New York Times Selects 7 Top New Sandwiches: 2 are Chinese!
Who'd a thunk Chinese cuisine would be making the top 7 list of new sandwiches to try in the culinary capital of Manhattan
In Julia Moskin's April 30, 2008 dining article in the New York Times, she recommends some of Manhattan's unsung excellent sandwiches. I was surprised and delighted to find that two of her seven picks are of Chinese concoctions. Here are a few excerpts from her article:
The Next Best Things in Sliced Bread by Julia Moskin
A great New York sandwich is large; it contains multitudes. And new contenders are turning up all the time to challenge the mighty meatball parm and the elegant B.L.T. Whether invented, imported, or refined here — whether discovered in the boroughs or farther afield — the seven sandwiches here move the dialogue forward.
NIU ROU SHAO BING
Those who consider China an unlikely source of handcrafted breads should consider the popular breakfast called you tiao shao bing: a fried cruller folded inside a fluffy sesame-sprinkled pancake, essentially a bread sandwich. In New York, shao bing (sesame pancakes) often appear at Beijing-style fried dumpling shops, known for their remarkable price-to-quality ratio and their lack of amenities, like chairs. But they also make niu rou shao bing, an exquisite sandwich on bread that rivals anything from Sullivan Street Bakery or Tom Cat Bakery.
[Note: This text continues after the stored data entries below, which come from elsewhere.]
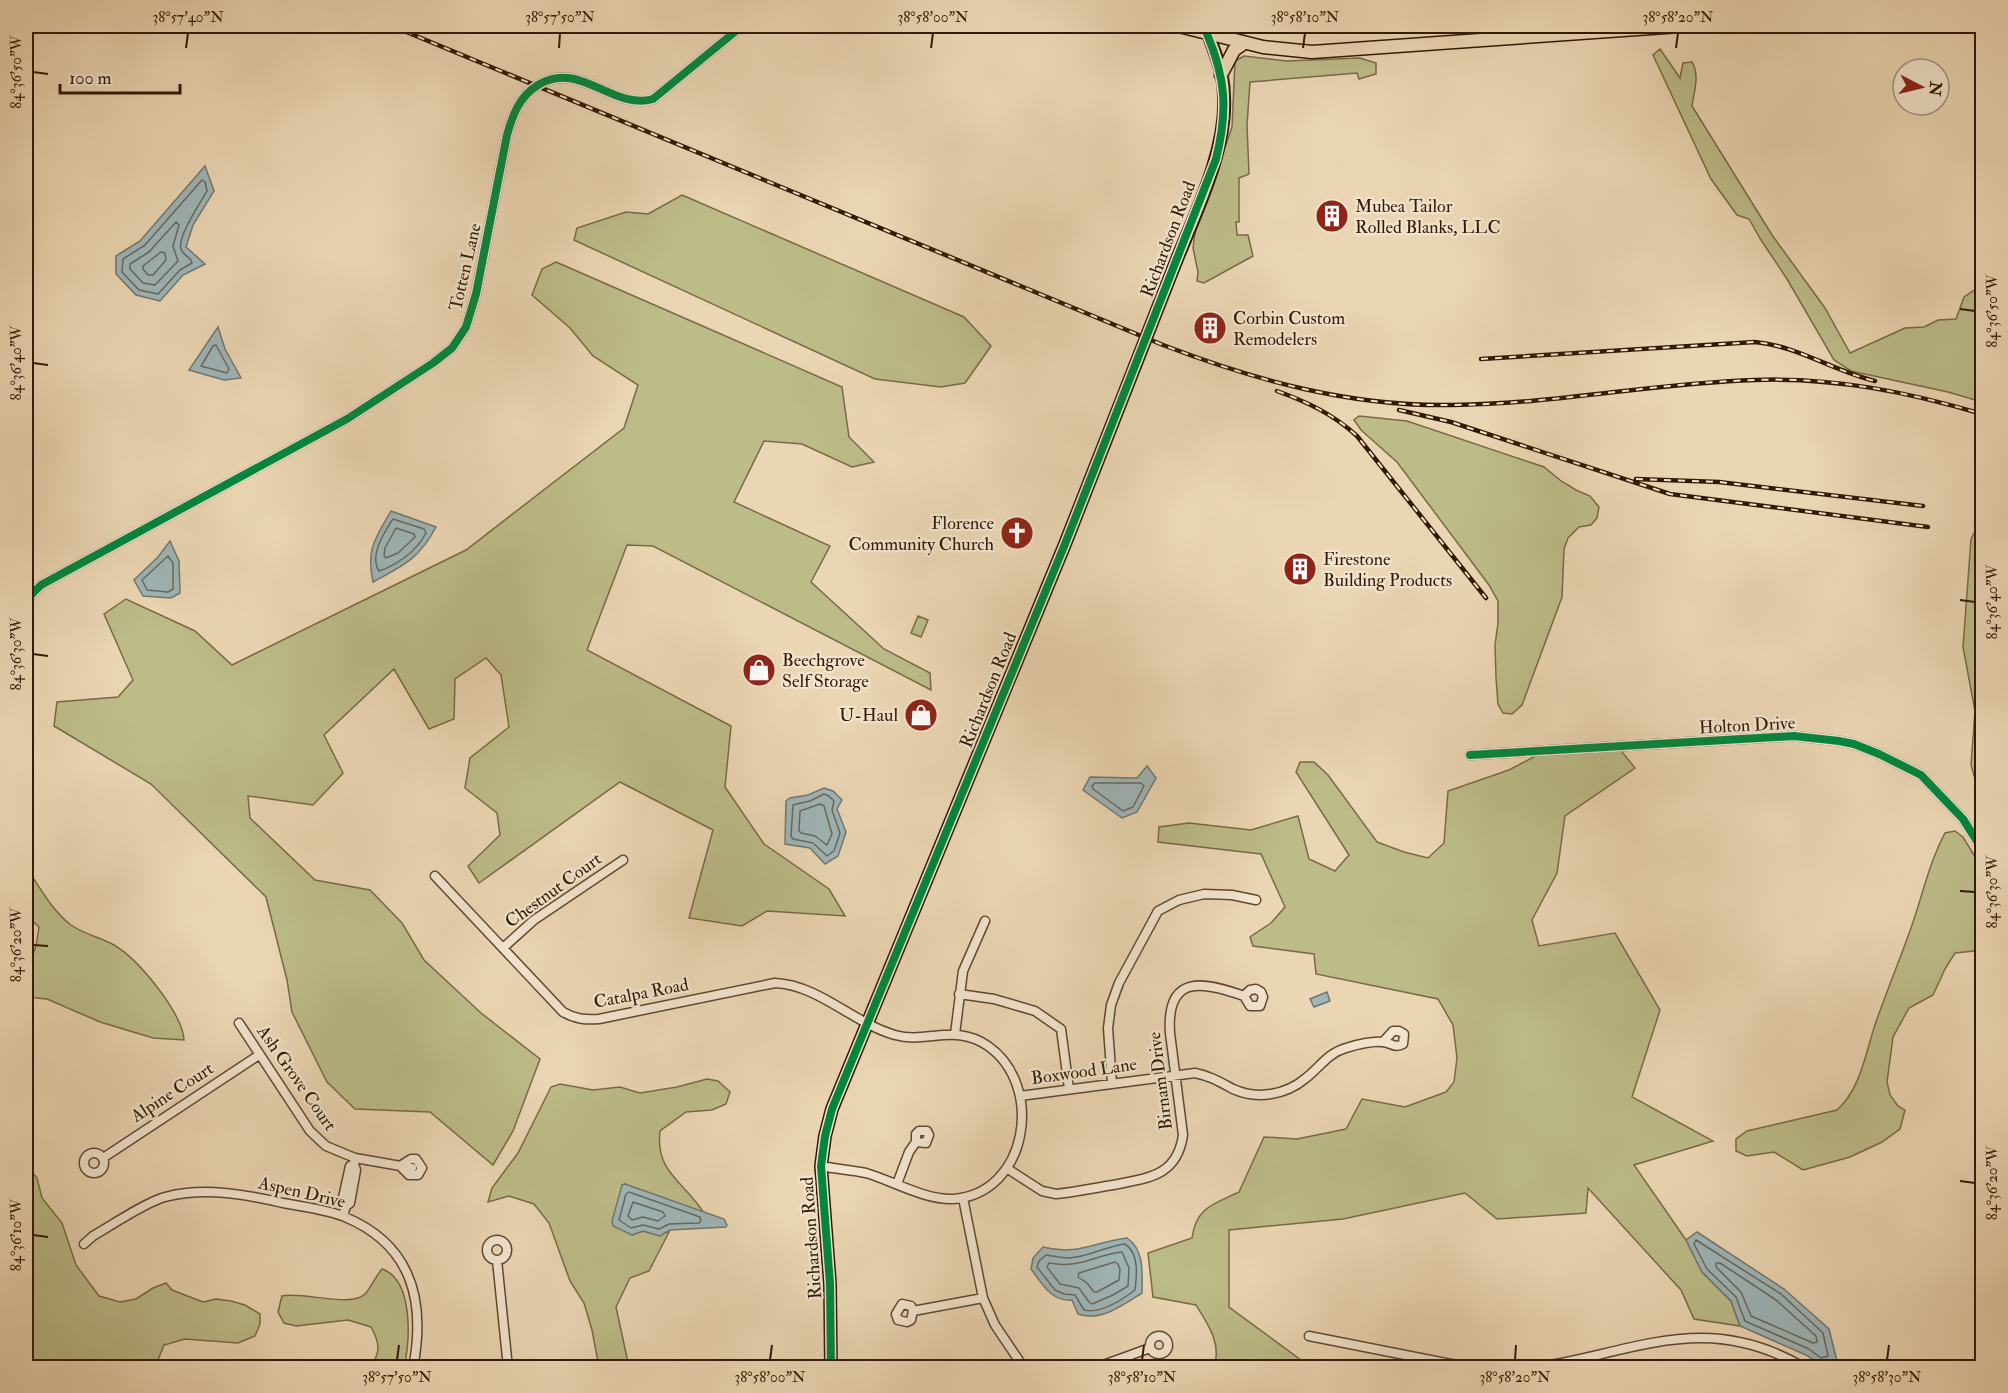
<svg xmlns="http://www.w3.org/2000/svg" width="2008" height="1393" viewBox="0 0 2008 1393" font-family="'IM FELL Double Pica',serif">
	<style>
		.green { fill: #bcbc89; stroke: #786a46; stroke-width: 1.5 }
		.water { fill: #9eb6b8; stroke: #737770; stroke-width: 1.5 }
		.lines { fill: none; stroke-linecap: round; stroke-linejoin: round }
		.shore { stroke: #68685e; stroke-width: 1.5 }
		.street-casing { stroke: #614830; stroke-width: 11 }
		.secondary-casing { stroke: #331904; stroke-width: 14 }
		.primary-casing { stroke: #331904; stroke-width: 15 }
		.street { stroke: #f2e4ce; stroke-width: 8 }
		.secondary { stroke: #f2e4ce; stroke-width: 10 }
		.primary { stroke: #ebd6b3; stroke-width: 12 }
		.rail-casing { stroke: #331904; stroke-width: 4.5 }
		.rail { stroke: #f2e4ce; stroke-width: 2; stroke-dasharray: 7; stroke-linecap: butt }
		.secondary-bridge-casing { stroke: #331904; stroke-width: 14; stroke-linecap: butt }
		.secondary-bridge { stroke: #f2e4ce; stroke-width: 10 }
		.cycleway-casing { stroke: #f2e4ce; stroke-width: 11 }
		.cycleway { stroke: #00873e; stroke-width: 8 }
		.ticks { fill: none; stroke: #331904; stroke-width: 2 }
		.labels { text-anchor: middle; stroke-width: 4.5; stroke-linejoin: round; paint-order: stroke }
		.poi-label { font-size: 18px; fill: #331904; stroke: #f2e4ce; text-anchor: start }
		.street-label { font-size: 18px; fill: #331904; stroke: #f2e4ce }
		.neatline { fill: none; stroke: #331904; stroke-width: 2 }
		.ticks-label { font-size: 15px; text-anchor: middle; fill: #331904 }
	</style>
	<rect width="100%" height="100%" fill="#ebd6b3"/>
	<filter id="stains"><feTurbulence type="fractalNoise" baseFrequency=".00333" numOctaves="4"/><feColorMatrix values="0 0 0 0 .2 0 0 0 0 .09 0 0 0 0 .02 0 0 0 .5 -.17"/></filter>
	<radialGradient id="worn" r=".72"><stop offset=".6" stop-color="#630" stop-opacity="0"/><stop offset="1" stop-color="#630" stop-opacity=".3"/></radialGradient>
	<path class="green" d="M1660,49l20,29 3,-15 9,-1c8,13 2,30 0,44l80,129 53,73 25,45 55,-25 19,-1 14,-7 18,-1 8,-22 18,-12v117l-34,-10 -97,-21 -17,-11 -47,-81 -26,-39 -12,-21 -12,-4 -26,-36 -58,-124z
		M1244,56l42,5 74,-3 16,5v11l-17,5 -2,-6 -107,9 -3,43 2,49 -10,4v44h-3l1,13h11l5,21 -49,27 -7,-2 1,-9 -5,-24 2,-15 37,-106 3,-66z
		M682,195l282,122 27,29 -26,37 -24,4 -66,-8 -301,-139 3,-12 49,-16 22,2z
		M556,262l286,125 7,50 25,25 -22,5 -50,-23 -38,-3 -30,61 96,44 -19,36 73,67 46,24 1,17 -278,-144 -26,-1 -40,105 144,76 -6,61 39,57 65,45 16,27 -78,-5 -25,15 -53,-8 24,-88 -93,-48 -141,101 -11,-17 32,-31 -3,-22 -32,-25 5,-30 39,-31 -8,-52 -15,-17 -31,21 -1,40 -25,10 -35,-60 -70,66 19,38 -30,32 -65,-9 2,22 65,62 55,10 32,33 22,37 57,53 59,46 -27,72 -20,34 -63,-53 -75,-3 -28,-27 -35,-70 -5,-32 -21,-83 -115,-113 -97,-58 3,-24 61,-5 15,-17 -29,-66 22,-15 69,32 37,34 234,-115 158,-122 14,-43 -45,-29 -23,-28 -38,-33 10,-26z
		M1359,416l48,5 137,46 17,14 15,9 14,6 9,11 -2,11 -6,7 -12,2 -11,11 -4,11 -2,48 -40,108 -10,9 -9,-1 -5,-9 -2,-26 -1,-33 3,-22v-22l-9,-16 -92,-123 -36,-32 -7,-10z
		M1982,525v279l-11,-39 4,-54 -12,-64 8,-108 7,-13z
		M918,616l10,4 -7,17 -10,-4z
		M1618,747l17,21 -70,48 -8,57 -25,47 7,26 76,-13 45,77 -28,87 81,44 -79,24 52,75 16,32 29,29 9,25 -46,-7 -13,-29 -93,-102 -2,25 -89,6 -32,-26 -122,26 -114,11v77l76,56 -1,4h-90c8,-23 -6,-43 -18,-62l-43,-8 -5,-44 44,-15c4,-31 22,-34 47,-46l25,-55 33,2 49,-10 16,-30 43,8 41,-15 8,-10 3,-24 -4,-33 -15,-26 -122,-25 -2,-20 -61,-8 -3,-9 21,-14 14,-16 -24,-53 -103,-12 1,-15 30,-4 62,7 47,-14 11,43 26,12 14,-16 -53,-83 4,-10h14l14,13 49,67 27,10 24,6 16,-15 4,-52 61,-21 34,-18z
		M1955,831l8,6 19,31v86l-8,-3 -19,2 -10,16 -12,26 -24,13 -16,29 -6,45 3,13 8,11 7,4 -5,19 -18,13 -32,15 -47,13 -29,-18 -27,4 -11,-5v-12l11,-8 90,-21c25,-22 29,-61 40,-91 11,-31 23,-60 34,-91 11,-31 18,-65 34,-95z
		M26,867c13,19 26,44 45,58 12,9 29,12 43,20 24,14 68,67 70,95l-31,-2 -53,-16 -53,-23 -20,-2c-7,-18 3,-34 9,-51 1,-6 2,-13 3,-19l-13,-12z
		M707,1079l11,2 12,11 -4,12 -14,6 -26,2 -26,19c-5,42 25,51 44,82l-79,-29 -3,1 10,50 11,-4 17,5 10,-6 -21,41 -19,7 -14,29 13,60h-30l-7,-37 -8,-27 -14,-22 -21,-58 -15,-19 -25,-8 -21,6 4,-14 26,-35 33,-66 9,-3 33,6 27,-3 20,6 37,-6z
		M26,1165l11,13 5,20 20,25 14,42 23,31 21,6 16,-3 17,-11 13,-5 6,7 31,12 13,-3 15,2 14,4 15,9v10l-5,12 -17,7 -53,-4 -21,6 -9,22h-129z
		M382,1269c32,11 28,72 22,98h-34c11,-14 10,-24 1,-40l-23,-7 -52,6 -12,-3 -6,-11 4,-16c22,-5 70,13 84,-3 6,-7 9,-16 16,-24z"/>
	<path class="water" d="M205,166l9,25 -21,34 -7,22 19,17 -22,11 -23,26 -24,-6 -20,-21v-18l24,-15z
		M218,327l7,22 16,29 -17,2 -35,-10z
		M391,511l45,16c-17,32 -32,38 -63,55 -7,-33 2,-43 18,-71z
		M170,541l9,20 1,32 -9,5 -28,-2 -9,-16 24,-23z
		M1147,766l9,12 -19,34 -15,6 -39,-28 7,-13 47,1z
		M824,788l9,3 9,9 -5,9 9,23 -8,24 -13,8 -15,-16 -25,-4 1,-43 4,-3 18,-3z
		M1327,992l3,9 -16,6 -4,-8z
		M625,1184l99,35 3,6 -1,2 -56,3 -10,6 -17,-5 -11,4 -19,-9 -1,-5 10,-36z
		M1697,1232l87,57 45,40 8,32 -16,4 -15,-10 -66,-29 -9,-25 -29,-29 -16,-32z
		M1127,1238c18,12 15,36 15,55 -19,12 -41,29 -64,21l-6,-14c-21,2 -30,-17 -41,-31l2,-11 10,-11c35,9 51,-5 84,-9z"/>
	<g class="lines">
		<path class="shore" d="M202,180l3,2 2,9c-6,11 -30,46 -26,58 1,4 7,8 10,11l1,3 -12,7 -22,24 -19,-4 -17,-18 1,-13 22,-14z
			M176,222l3,3 -6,21 5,15 -23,24 -12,-2 -13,-14v-5l19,-12z
			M161,252l4,1 1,7 -13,15h-5l-5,-6v-3z
			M216,345l13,24 -2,4 -26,-7 12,-20z
			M393,519l31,10 2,4c-9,18 -29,32 -47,38 -10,-16 5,-38 14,-52z
			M396,528l18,6 1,3 -17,16 -12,5 -2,-2 1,-8z
			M168,556l5,7v26l-5,3 -21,-2 -5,-10z
			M1095,783h46l3,3 -11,21 -10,4 -30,-22 -1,-3z
			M824,794l5,2 5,5 -2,9 8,23 -6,18 -7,5 -14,-13 -20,-4 -2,-3 2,-31 17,-4z
			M820,804l4,2 8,28 -5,11 -12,-9 -14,-3 -2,-2 1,-20z
			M629,1192l71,25 1,4 -2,2 -30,1 -10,5 -16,-4 -12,3 -12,-8 7,-26z
			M633,1202l30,10 2,4 -7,5 -15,-4 -11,3 -4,-4z
			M1696,1240l85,54 42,39 5,23 -7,2 -12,-9 -64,-28 -9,-24 -29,-28 -13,-25z
			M1125,1244c14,9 12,31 10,46 -13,10 -34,24 -51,20l-9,-15 -11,-1 -9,-4 -18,-23 2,-6 7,-6c7,1 15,3 23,3 20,-1 37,-12 56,-14z
			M1122,1252l7,16 -1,18 -15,9 -21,9 -3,-2 -10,-14 -19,-4 -13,-17 2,-4c31,6 45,-8 73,-11z
			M1115,1262l3,2 2,5 -1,11 -22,12h-3l-7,-9 -9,-6 1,-4z
			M1716,1263h4l56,37 40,36 1,6 -4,1 -62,-27 -10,-24 -25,-25z"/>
		<defs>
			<path id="street" d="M26,600l15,-15 306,-166 86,-56 19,-15 14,-21 10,-33 31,-159c6,-21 12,-38 31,-50 41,-26 75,26 115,14l89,-73
				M1470,755l324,-19 45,5 15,3 25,10 42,21 42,44 19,30
				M435,876l128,136c12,7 22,8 36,7l176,-36c44,2 78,40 120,52 32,9 60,-12 93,11 57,40 40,148 -35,153 -28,1 -60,-18 -87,-26 -15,-3 -30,-4 -45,-7
				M503,948l31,-28 89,-60
				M959,994l35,5 41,12 26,18 8,60
				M239,1023l71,108 16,15 29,12 57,10
				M955,1034l8,-63 22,-50
				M1112,1083l-4,-55 3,-23 8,-22 39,-72 21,-11 25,-6 28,1 24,5
				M1020,1096l175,-23c15,3 25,9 38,16 24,11 53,6 73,-11 14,-11 22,-25 40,-30 10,-3 25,-7 36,-6 9,0 12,7 21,2l1,-10 -5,-3h-6l-9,10
				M84 1163a10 10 0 1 1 20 0a10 10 0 1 1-20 0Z
				M103,1158l156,-103
				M411,1159h5l6,9 -4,7h-9l-9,-9z
				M1008,1169l34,22 14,3c19,-2 38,-6 57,-9 34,-7 64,-8 70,-50l-13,-102c-4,-59 33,-52 74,-37l6,10h10l3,-9 -2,-5 -5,-3 -6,1 -6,6
				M897,1184l12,-32 7,-10 10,1 3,-8 -2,-4h-8l-3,3v8
				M963,1198l20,100 12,27 29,43
				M346,1206l-4,-4 8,-36 4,-2
				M343,1216l3,-10 4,-3 6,-33 -2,-6 1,-6
				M487 1250a10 10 0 1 1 20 0a10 10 0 1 1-20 0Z
				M84,1244l9,-8c19,-11 53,-34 72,-39 39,-10 79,-3 118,6 20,4 43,6 62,14 67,28 81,84 68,151
				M497,1260l11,108
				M913,1311l-2,9 -4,2 -9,-2 -2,-6 6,-10 9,2 2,5 70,-13
				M1309,1336l162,32
				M1150 1345a9 9 0 1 1 18 0a9 9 0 1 1-18 0Z
				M1095,1368l55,-20
				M1533,1368c101,-15 172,-59 272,0"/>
			<path id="secondary" d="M1173,269c20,-51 54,-117 51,-172 0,-14 -3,-28 -8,-41 -3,-11 -9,-19 -8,-30
				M831,1368l-1,-84 -9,-118 4,-30 7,-27 233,-565 70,-178"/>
			<path id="primary" d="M1179,26l84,21 49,5 368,-26
				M1221,75l13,-25 10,-7"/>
		</defs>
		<use href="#street" class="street-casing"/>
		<use href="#secondary" class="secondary-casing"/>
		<use href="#primary" class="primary-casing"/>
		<use href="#street" class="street"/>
		<use href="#secondary" class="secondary"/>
		<use href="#primary" class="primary"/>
		<defs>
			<path id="rail" d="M392,26l771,319c94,36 189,62 290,60 102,-1 201,-22 302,-25 78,-3 153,12 227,34
				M1481,359l274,-17c43,4 78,29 120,39
				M1277,391c30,11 56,23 80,45l129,162
				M1399,410l52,12 219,72 258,33
				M1636,479l83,3 204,24"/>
		</defs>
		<use href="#rail" class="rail-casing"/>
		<use href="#rail" class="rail"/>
		<defs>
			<path id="secondary-bridge" d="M1135,366l38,-97"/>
		</defs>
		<use href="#secondary-bridge" class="secondary-bridge-casing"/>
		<use href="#secondary-bridge" class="secondary-bridge"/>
		<defs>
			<path id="cycleway" d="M26,600l15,-15 306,-166 86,-56 19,-15 14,-21 10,-33 31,-159c6,-21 12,-38 31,-50 41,-26 75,26 115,14l89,-73
				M1470,755l324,-19 45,5 15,3 25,10 42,21 42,44 19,30
				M831,1368l-1,-84 -9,-118 4,-30 7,-27 233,-565 151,-385c12,-48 10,-80 -9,-125"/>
		</defs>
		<use href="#cycleway" class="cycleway-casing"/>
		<use href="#cycleway" class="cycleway"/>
	</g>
	<path class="ticks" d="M186,48l2,-15M559,48l1,-15M931,48l2,-15M1303,48l2,-15M1676,48l2,-15M33,72l15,2M1960,309l15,2M33,363l15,2M1960,600l15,2M33,654l15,2M1960,891l15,1M33,945l15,1M1960,1181l15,2M33,1235l15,2M397,1360l2,-15M770,1360l2,-15M1142,1360l2,-15M1515,1360l1,-15M1887,1360l2,-15"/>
	<defs>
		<symbol id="building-disc" viewBox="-11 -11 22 22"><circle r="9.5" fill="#8f2418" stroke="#f2e4ce"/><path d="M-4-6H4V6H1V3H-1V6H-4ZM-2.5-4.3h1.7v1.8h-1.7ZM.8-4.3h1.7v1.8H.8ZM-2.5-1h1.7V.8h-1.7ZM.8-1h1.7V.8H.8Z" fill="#fff"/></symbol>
		<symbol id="church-disc" viewBox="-11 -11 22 22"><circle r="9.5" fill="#8f2418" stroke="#f2e4ce"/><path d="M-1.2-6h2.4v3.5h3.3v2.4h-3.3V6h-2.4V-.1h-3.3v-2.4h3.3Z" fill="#fff"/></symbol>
		<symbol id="shop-disc" viewBox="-11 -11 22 22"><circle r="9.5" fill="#8f2418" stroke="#f2e4ce"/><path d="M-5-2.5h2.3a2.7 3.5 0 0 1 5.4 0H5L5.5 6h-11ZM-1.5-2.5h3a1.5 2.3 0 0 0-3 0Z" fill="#fff"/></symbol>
	</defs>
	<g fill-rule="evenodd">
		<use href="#building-disc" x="1313" y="197" width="38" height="38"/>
		<use href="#building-disc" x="1191" y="309" width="38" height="38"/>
		<use href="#church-disc" x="998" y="514" width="38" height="38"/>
		<use href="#building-disc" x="1281" y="550" width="38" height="38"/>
		<use href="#shop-disc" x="740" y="651" width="38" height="38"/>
		<use href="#shop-disc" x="902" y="696" width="38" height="38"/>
	</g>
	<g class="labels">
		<g class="poi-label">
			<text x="1355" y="212">Mubea Tailor<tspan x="1355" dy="21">Rolled Blanks, LLC</tspan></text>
			<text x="1233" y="324">Corbin Custom<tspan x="1233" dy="21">Remodelers</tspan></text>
			<text x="994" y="529" text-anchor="end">Florence<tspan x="994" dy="21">Community Church</tspan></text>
			<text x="1323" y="565">Firestone<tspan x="1323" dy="21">Building Products</tspan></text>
			<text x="782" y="666">Beechgrove<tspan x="782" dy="21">Self Storage</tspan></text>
			<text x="898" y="721" text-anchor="end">U-Haul</text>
		</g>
		<g class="street-label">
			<text transform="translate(1168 239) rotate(-69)" y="6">Richardson Road</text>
			<text transform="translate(465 267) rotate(-77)" y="6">Totten Lane</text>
			<text transform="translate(988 690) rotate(-68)" y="6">Richardson Road</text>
			<text transform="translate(1747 725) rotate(-3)" y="6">Holton Drive</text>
			<text transform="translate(553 890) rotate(-36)" y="6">Chestnut Court</text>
			<text transform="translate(641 993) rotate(-11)" y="6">Catalpa Road</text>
			<text transform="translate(1084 1071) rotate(-8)" y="6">Boxwood Lane</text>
			<text transform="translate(297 1078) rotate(55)" y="6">Ash Grove Court</text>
			<text transform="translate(1160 1081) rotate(-97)" y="6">Birnam Drive</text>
			<text transform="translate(172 1092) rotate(-33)" y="6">Alpine Court</text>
			<text transform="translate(302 1192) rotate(13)" y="6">Aspen Drive</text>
			<text transform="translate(811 1238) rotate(-94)" y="6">Richardson Road</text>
		</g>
	</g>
	<rect width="2008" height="1393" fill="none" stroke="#ebd6b3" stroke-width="66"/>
	<g transform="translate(1921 87) rotate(97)"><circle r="28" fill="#f2e4ce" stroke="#a6937d" stroke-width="1.5"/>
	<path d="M0-4.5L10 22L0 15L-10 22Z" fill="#8f2418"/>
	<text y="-9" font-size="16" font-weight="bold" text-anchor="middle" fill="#331904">N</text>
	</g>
	<path d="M60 84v9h120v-9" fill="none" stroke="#331904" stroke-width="3"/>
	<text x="69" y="84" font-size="18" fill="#331904" stroke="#f2e4ce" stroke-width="4.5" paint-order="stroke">100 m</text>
	<rect x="33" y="33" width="1942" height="1327" class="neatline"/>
	<g class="ticks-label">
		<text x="188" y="22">38°57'40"N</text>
		<text x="560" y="22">38°57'50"N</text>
		<text x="933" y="22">38°58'00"N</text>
		<text x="1305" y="22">38°58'10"N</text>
		<text x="1678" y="22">38°58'20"N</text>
		<text transform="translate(16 72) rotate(-90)" y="5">84°36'50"W</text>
		<text transform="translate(1992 311) rotate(-90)" y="5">84°36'50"W</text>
		<text transform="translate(16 363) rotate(-90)" y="5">84°36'40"W</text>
		<text transform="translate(1992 602) rotate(-90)" y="5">84°36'40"W</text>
		<text transform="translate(16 654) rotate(-90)" y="5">84°36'30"W</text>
		<text transform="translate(1992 892) rotate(-90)" y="5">84°36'30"W</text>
		<text transform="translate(16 945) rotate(-90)" y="5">84°36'20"W</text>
		<text transform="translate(1992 1183) rotate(-90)" y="5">84°36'20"W</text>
		<text transform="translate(16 1235) rotate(-90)" y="5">84°36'10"W</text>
		<text x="397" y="1382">38°57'50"N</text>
		<text x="770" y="1382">38°58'00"N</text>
		<text x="1142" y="1382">38°58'10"N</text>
		<text x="1515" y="1382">38°58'20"N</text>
		<text x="1887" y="1382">38°58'30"N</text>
	</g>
	<rect width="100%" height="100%" filter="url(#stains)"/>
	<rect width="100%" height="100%" fill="url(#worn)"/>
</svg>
The flat-bottomed woks used to sear the dumplings are put to work frying shao bing the size of large pizzas. Right out of the wok they are sprinkled with sesame seeds, hacked into wedges, dabbed with hoisin sauce and stuffed with braised beef. The crunchy sandwich shows off the bread’s flaky inside, subtle scallion flavor and golden crust. (The key is timing: wait for bread that is hot off the stove.)
Kai Feng Fu Dumpling House in Sunset Park, Brooklyn, is one of the best of New York’s new crowd of specialists in mian shi, meaning flour food, a staple of Northern China. “It’s a way of categorizing dumplings, noodles and bread as opposed to rice, the staple of the South,” said Fuchsia Dunlop, a British journalist who graduated from culinary school in Sichuan and has written books about cooking and eating in China.
CHILI MACKEREL MANTOU
Province’s crusty, spicy, resoundingly fishy mackerel mantou is nothing a fish sandwich might expect to be. Instead, it resembles a hot dog with the works: chewy, salty and squirting juice from the heap of crunchy pickled shallots on top of the fried fillet. Holding it all together are the steamed, fluffy buns known as mantou.
“Growing up in Hong Kong, I ate everything with chopsticks in one hand and a mantou in the other,” said Pak Wong, an owner. “It made sense to put the food and the bun together.”
Characteristic of Northern China, mantou are pillowy like English muffins, soft like hamburger buns, and they soak up flavors like nothing else.
This sleek shop straddles chic TriBeCa and scrappy Chinatown, much like its sandwiches, which incorporate kimchi, braised pork belly, beef burgers and Japanese pickles. “Our sandwiches are very New York because they are not Chinese, not Korean, but all kinds of things we like,” Mr. Wong said.